Noomi Rapace as Lisbeth in Niels Arden Oplev's The Girl with the Dragon Tattoo. [Photo: Music Box Films] The Girl with the Dragon Tattoo

The Girl with the Dragon Tattoo *

by Ed Gonzalez on March 15, 2010   Jump to Comments (3) or Add Your Own


Swedes may have better access to health care than we do, but their taste in movies is apparently every bit as questionable as ours. Based on the first part of the late Stieg Larsson's "Millennium Trilogy," The Girl with the Dragon Tatto has become the most successful film in Swedish history, no doubt for how slavishly it plays to its audience's thirst for cheap sensationalism. Director Niels Arden Oplev essentially gives his people a Da Vinci Code to call their own, rife with the familiar intrigue—and then some—of your average mass market paperback: rape, incest, serial murder, Nazis, and a shitload of clue-solving. The story pairs a disgraced financial journalist, Mikael Blomkvist (Michael Nyqvist), with a punky and mysteriously dour computer hacker, Lisbeth Salander (Noomi Rapace), on a mission to solve the 40-year-old disappearance—and possible murder—of Harriet Vanger from her family's remote island enclave. The investigation is essentially a means for Mikael, whose crimes are reported early on with the sort of media gusto usually accorded to a celebrity death or Lady Gaga costume change, to restore his reputation, and for Lisbeth a journey toward a personal reckoning with the shady past that clearly informs her fondness for piercings, tattoos, and the color black—and no doubt connects to the fierce rage she feels when she shoves a dildo up the ass of the ghoulish guardian who rapes her in exchange for the money she needs to support her tech-toy habit. The storyline grows increasingly lurid by the second, feeling like a distillation of the soap-operatic plot reveals and twists of a dozen V.C. Andrews novels, and it's visually expressed using the cliché tricks of hand long perfected and advanced by the likes of Ron Howard—all flashbacks, voiceovers, power montages, superimpositions, and power pans. You watch this slick, headache-inducing piece of trash in constant awe of how much lower it could possibly go.
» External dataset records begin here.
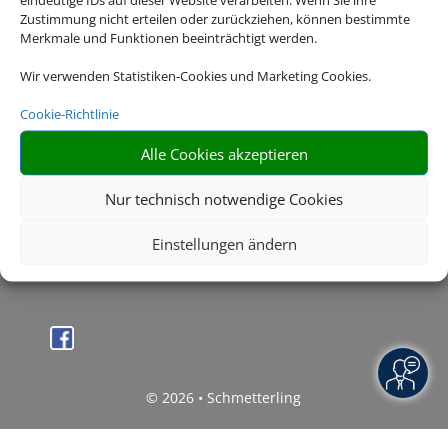
Zustimmung nicht erteilen oder zurückziehen, können bestimmte
Cookies akzeptieren
Merkmale und Funktionen beeinträchtigt werden.
Wir verwenden Statistiken-Cookies und Marketing Cookies.
Die Abwicklung der Buchung übernimmt Schmetterling
International GmbH & Co.KG im Auftrag des Webseiteninhabers.
Cookie-Richtlinie
Alle Cookies akzeptieren
Rechtliche Informationen
Nur technisch notwendige Cookies
Impressum
|
Datenschutzerklärung
|
Online Check-In
|
Einstellungen ändern
Service
|
Blacklisted Airlines
|
AGB
|
Barrierefreiheitserklärung
© 2026 • Schmetterling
  • Director(s): Niels Arden Oplev
  • Screenplay: Nikolaj Arcel, Rasmus Heisteerberg
  • Cast: Michael Nyqvist, Noomi Rapace, Lena Endre, Peter Haber, Sven-Bertil Taube, Peter Andersson, Ingvar Hirdwall, Marika Lagercrantz, Björn Granath, Ewa Fröling, Michalis Koutsogiannakis, Annika Hallin, Sofia Ledrap
  • Distributor: Music Box Films
  • Runtime: 152 min.
  • Rating: NR
  • Year: 2009



Comments

Suzanne_Day on April 15, 2010, 12:31 PM

You and the rest of the film criticism community must not have seen the same film.

Rob Humanick on September 5, 2010, 02:35 AM

Typical comment, in that "the rest of" means "the majority of those I care enough to know about". I just recently slogged my way through this p.o.s. and have to question the taste of those who like it. Then again, those same people mostly liked "A Beautiful Mind," too.

pussywagon_95 on December 15, 2011, 07:19 PM

Typical comment from slant magazine. Evidently, this film is never going to be as good as the book. But to rate it one star out of 4 is fucking ridiculous, obviously the film can never be as good as the book but it's a pretty fucking good adaptation of it.